**EXERCISE REQUIREMENTS**
Arrange every line of the records below as a numbered list, skipping blank lines and leaving out the pictures.

··· INFORMATION GIVEN ···

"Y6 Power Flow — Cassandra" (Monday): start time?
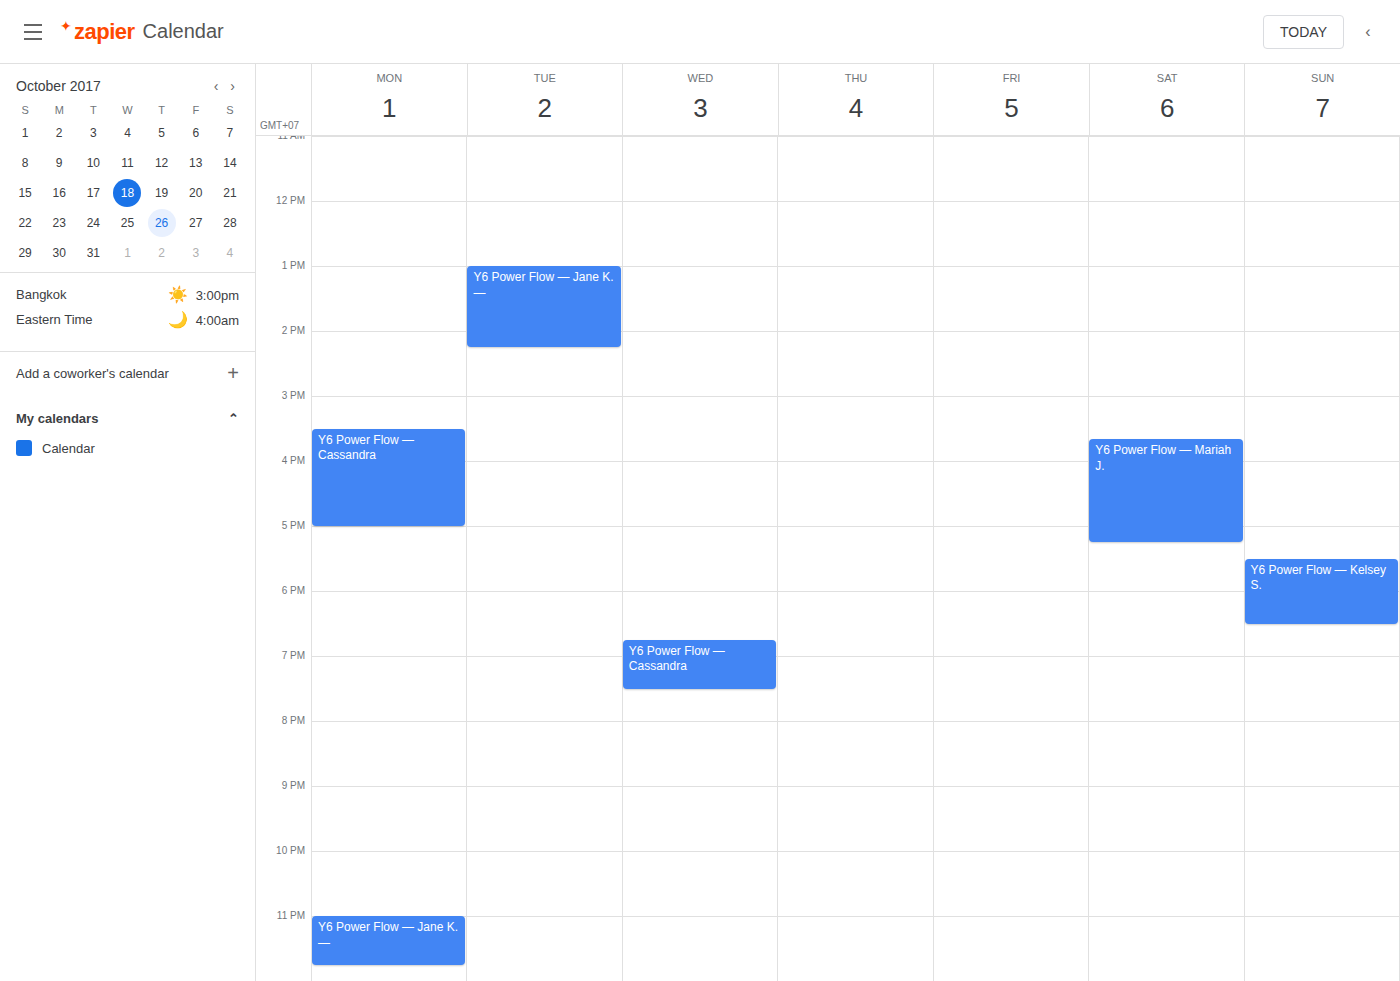
3:30 PM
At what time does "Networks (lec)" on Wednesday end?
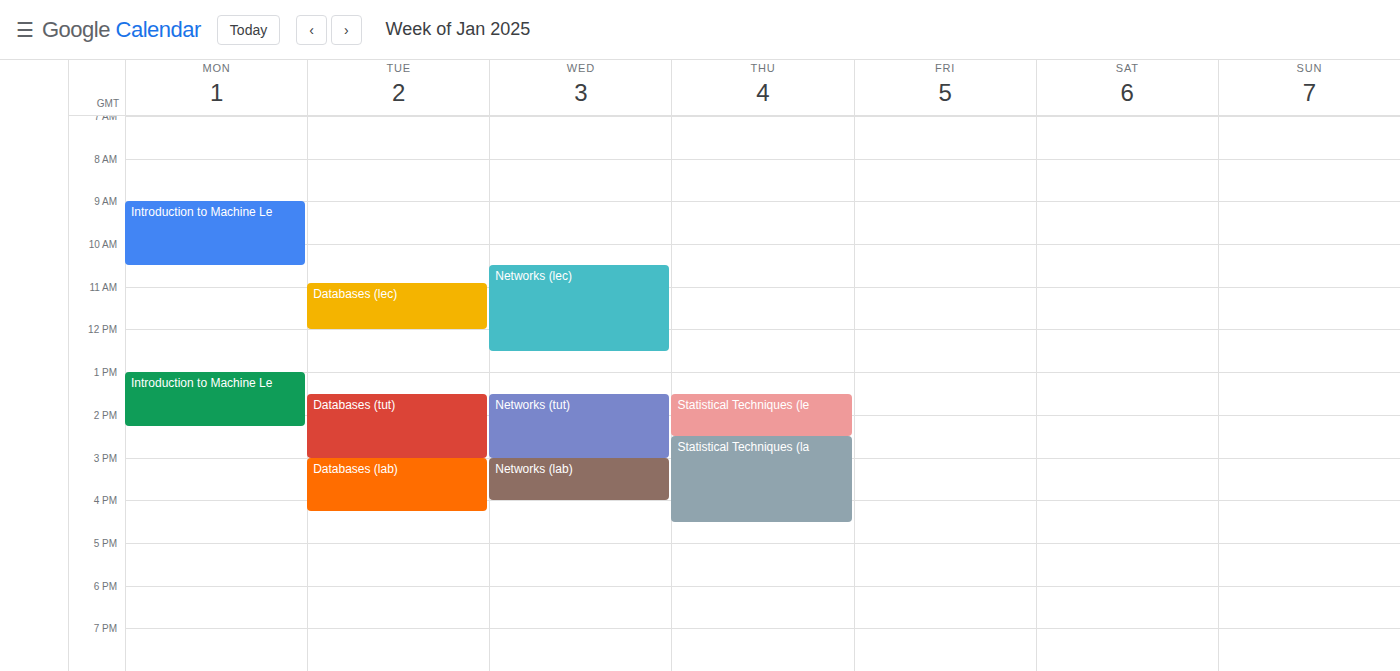
12:30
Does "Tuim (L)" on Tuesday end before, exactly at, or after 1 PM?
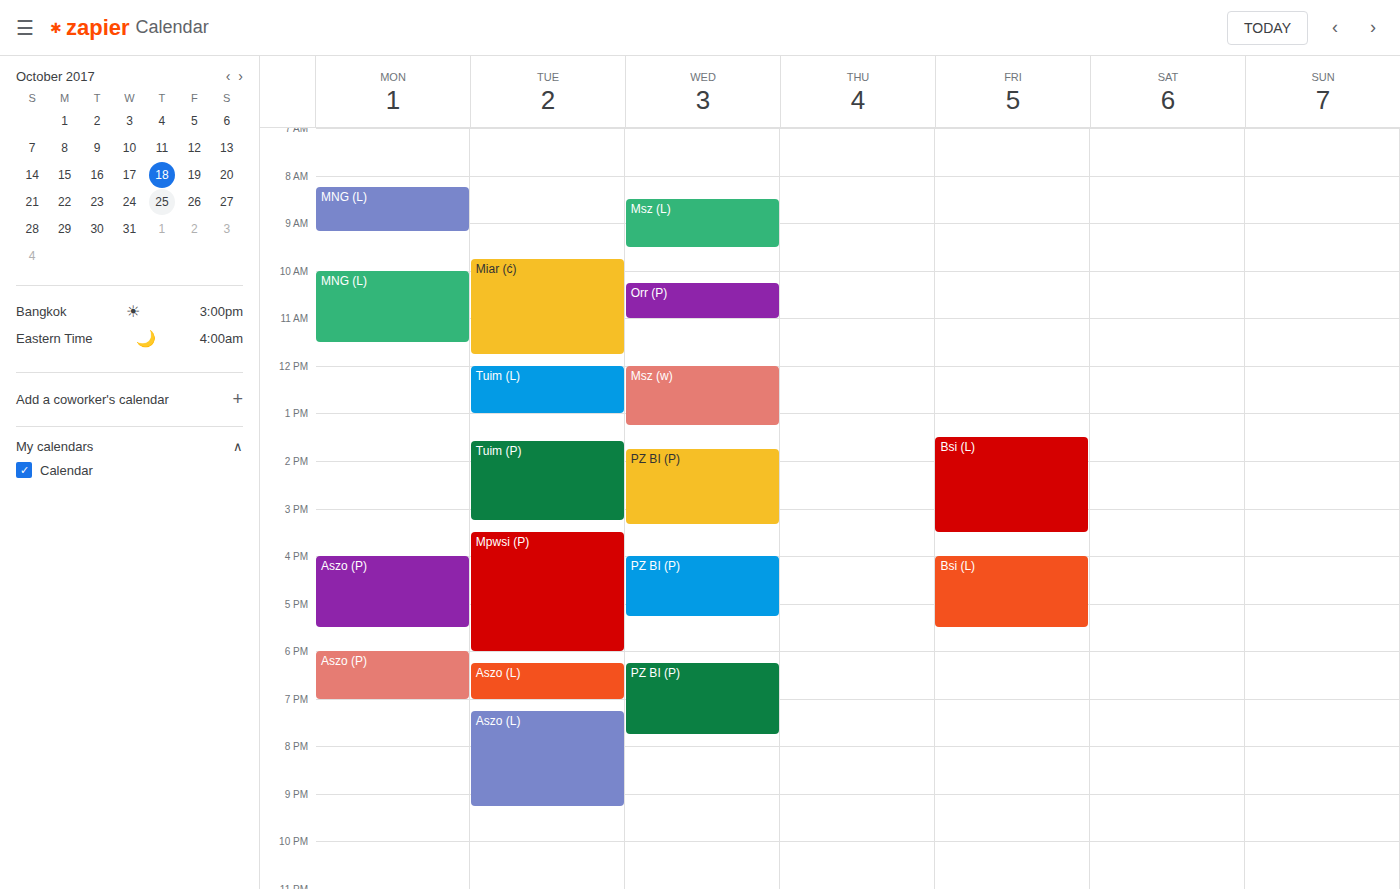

···

**RESULT**
1. "Y6 Power Flow — Cassandra" (Monday): start time?
2. 3:30 PM
3. At what time does "Networks (lec)" on Wednesday end?
4. 12:30
5. Does "Tuim (L)" on Tuesday end before, exactly at, or after 1 PM?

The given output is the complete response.